Set during World War II, the film depicts the struggle of female volunteer workers to meet production targets at a precision optics factory in Hiratsuka. They drive themselves, individually and collectively, to exceed the targets set for them by the factory directors. The factory directors push the girls to be their best for their country. The girls live in a dormitory, and every day they march and sing songs about Japan's greatness while on the way to work. They live away from their parents but are happy to do so to serve their country. Every morning before work, they pledge that they will be loyal to Japan and will work to destroy the U.S. and Britain. There are encouraging signs posted everywhere about working hard for one's country in the factory. One of the girls gets sick and has to stay home, making her incredibly upset about missing work and cries because of the tremendous guilt she feels. She begs not to be sent home because she wants to keep working. Later on, a girl falls off the roof and gets badly injured. Yet she says she is delighted that she did not harm her hands and will come to work on crutches. Their productivity decreases, the girls know their reputation is at stake, and they must work harder. One of the girls says that "one can't improve productivity without improving one's character." Watanabe's mother gets sick, her dad writes that under no circumstance should she come home, and her mother wants her to keep working, saying that her job is too important to leave. Near the end of the film, one of the girls gets a high temperature and tries to ignore it because she does not want to get sent home or stop working. Later on, Watanabe accidentally misplaces a lens and spends the entire night looking for it, she is worried her mistake will cost a soldier their life. The film ends with Watanabe's mom dying and her father telling her to stay at work. The factory directors ask her to go home. She refuses to go and cries while continuing her work.
According to Stephen Prince, Akira Kurosawa had been chosen by the navy to direct an action film about Zero fighter planes. But by 1943, he thought it unlikely that the navy would spare planes for a film as it was becoming clear that Japan would lose the war. So Kurosawa made this "patriotic morale booster" instead.[1] The director shot The Most Beautiful with a "semidocumentary approach." It was filmed on-location at the Nippon Kogaku factory in Hiratsuka, where he had the actresses live, work, and form a fife and drum corps.[1]
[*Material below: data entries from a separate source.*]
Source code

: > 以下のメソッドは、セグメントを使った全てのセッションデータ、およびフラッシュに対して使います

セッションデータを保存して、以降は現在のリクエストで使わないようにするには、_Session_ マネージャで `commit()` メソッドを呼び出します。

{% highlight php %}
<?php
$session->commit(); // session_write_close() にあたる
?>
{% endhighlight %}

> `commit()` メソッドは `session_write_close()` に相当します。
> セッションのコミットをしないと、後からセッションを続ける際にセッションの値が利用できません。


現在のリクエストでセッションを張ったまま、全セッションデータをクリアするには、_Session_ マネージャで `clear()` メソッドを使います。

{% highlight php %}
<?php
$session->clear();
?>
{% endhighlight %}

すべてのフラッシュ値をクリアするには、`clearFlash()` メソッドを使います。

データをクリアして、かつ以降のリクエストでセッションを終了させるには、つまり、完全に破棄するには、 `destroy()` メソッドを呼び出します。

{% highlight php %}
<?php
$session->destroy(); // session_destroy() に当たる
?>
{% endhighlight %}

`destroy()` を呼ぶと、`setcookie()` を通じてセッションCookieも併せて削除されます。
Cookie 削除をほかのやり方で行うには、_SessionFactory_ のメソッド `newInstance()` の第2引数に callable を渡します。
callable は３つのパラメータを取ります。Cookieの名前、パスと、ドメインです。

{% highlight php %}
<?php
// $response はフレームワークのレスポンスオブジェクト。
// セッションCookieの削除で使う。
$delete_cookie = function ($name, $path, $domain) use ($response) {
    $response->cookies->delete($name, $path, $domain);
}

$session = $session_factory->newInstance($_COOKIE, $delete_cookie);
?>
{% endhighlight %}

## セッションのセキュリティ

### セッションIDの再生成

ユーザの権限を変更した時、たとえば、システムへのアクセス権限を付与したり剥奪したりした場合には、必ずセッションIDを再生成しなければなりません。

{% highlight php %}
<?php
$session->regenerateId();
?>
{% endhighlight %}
Actress Yoko Yaguchi clashed over the alleged ways Kurosawa treated the actors. However, the pair found a connection, despite these clashes, and married in 1945.[2] Although Prince writes that Kurosawa later chastised himself for doing so little to resist Japan's descent into militarism, the director also remarked that, of all his films, The Most Beautiful was dearest to him.[1]
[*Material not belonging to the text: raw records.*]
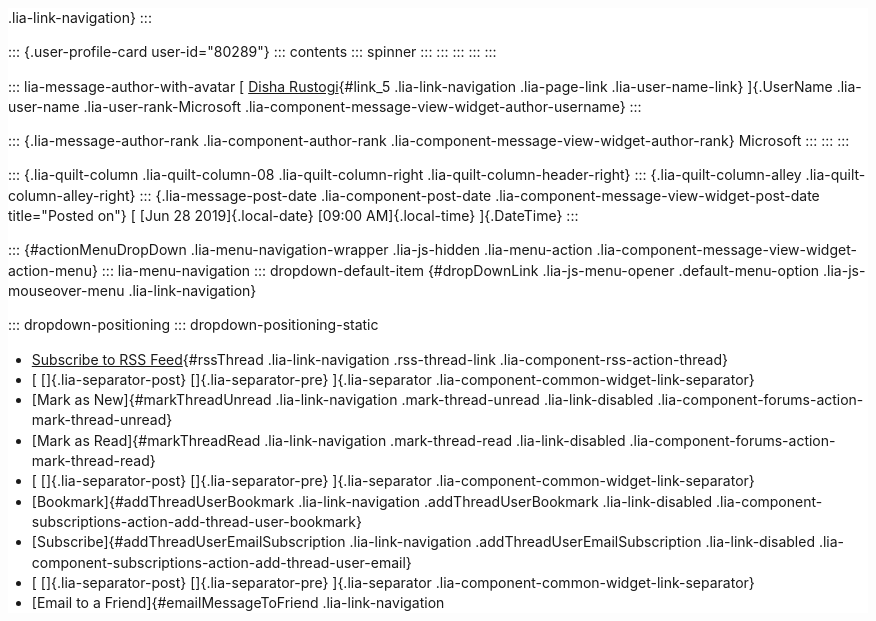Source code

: .lia-link-navigation}
:::

::: {.user-profile-card user-id="80289"}
::: contents
::: spinner
:::
:::
:::
:::
:::

::: lia-message-author-with-avatar
[ [Disha
Rustogi](https://techcommunity.microsoft.com/t5/user/viewprofilepage/user-id/80289){#link_5
.lia-link-navigation .lia-page-link .lia-user-name-link} ]{.UserName
.lia-user-name .lia-user-rank-Microsoft
.lia-component-message-view-widget-author-username}
:::

::: {.lia-message-author-rank .lia-component-author-rank .lia-component-message-view-widget-author-rank}
Microsoft
:::
:::
:::

::: {.lia-quilt-column .lia-quilt-column-08 .lia-quilt-column-right .lia-quilt-column-header-right}
::: {.lia-quilt-column-alley .lia-quilt-column-alley-right}
::: {.lia-message-post-date .lia-component-post-date .lia-component-message-view-widget-post-date title="Posted on"}
[ [‎Jun 28 2019]{.local-date} [09:00 AM]{.local-time} ]{.DateTime}
:::

::: {#actionMenuDropDown .lia-menu-navigation-wrapper .lia-js-hidden .lia-menu-action .lia-component-message-view-widget-action-menu}
::: lia-menu-navigation
::: dropdown-default-item
[](# "Show option menu"){#dropDownLink .lia-js-menu-opener
.default-menu-option .lia-js-mouseover-menu .lia-link-navigation}

::: dropdown-positioning
::: dropdown-positioning-static
-   [Subscribe to RSS
    Feed](/gxcuf89792/rss/message?board.id=microsoft_365blog&message.id=209){#rssThread
    .lia-link-navigation .rss-thread-link
    .lia-component-rss-action-thread}
-   [ []{.lia-separator-post} []{.lia-separator-pre} ]{.lia-separator
    .lia-component-common-widget-link-separator}
-   [Mark as New]{#markThreadUnread .lia-link-navigation
    .mark-thread-unread .lia-link-disabled
    .lia-component-forums-action-mark-thread-unread}
-   [Mark as Read]{#markThreadRead .lia-link-navigation
    .mark-thread-read .lia-link-disabled
    .lia-component-forums-action-mark-thread-read}
-   [ []{.lia-separator-post} []{.lia-separator-pre} ]{.lia-separator
    .lia-component-common-widget-link-separator}
-   [Bookmark]{#addThreadUserBookmark .lia-link-navigation
    .addThreadUserBookmark .lia-link-disabled
    .lia-component-subscriptions-action-add-thread-user-bookmark}
-   [Subscribe]{#addThreadUserEmailSubscription .lia-link-navigation
    .addThreadUserEmailSubscription .lia-link-disabled
    .lia-component-subscriptions-action-add-thread-user-email}
-   [ []{.lia-separator-post} []{.lia-separator-pre} ]{.lia-separator
    .lia-component-common-widget-link-separator}
-   [Email to a Friend]{#emailMessageToFriend .lia-link-navigation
The Criterion Collection has released The Most Beautiful on DVD in North America as part of two 2009 Kurosawa-centered box sets; The First Films of Akira Kurosawa, the 23rd entry in their Eclipse series, and AK 100: 25 Films by Akira Kurosawa.[3]
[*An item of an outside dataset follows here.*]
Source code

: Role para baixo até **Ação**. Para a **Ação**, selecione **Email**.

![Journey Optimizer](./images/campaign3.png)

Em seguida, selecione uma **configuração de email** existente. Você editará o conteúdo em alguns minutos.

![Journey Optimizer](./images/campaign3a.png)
Paul Anderer of Columbia University has commented on the subtext of the film having been released during the war years for Japan. Anderer said, "It is as if Kurosawa himself were in this lineup (of directors under state scrutiny), frozen inside wartime, when any significant movement or resistance to the authority would be stillborn. Surrounded by a censorship apparatus far more resourceful and intimidating, he would later claim, than anything the American Occupation threw his way, he had few thematic or tonal options: historical tributes to Japanese spiritual and martial values (like Sanshiro Sugata and its weaker sequel), or patriotic odes to factory production and sacrificial domesticity (e.g., The Most Beautiful, 1944)".[4]
Critics like Stephen Prince, Kurosawa translator Audie Bock, and historian David Conrad have argued that what is most striking about The Most Beautiful and Kurosawa's other wartime productions is the extent to which they complicate and even undercut the government's desired message. The Most Beautiful "dutifully praises sacrifice but shrouds it in an air of futility" by focusing on "the individual emotional costs of war."[5]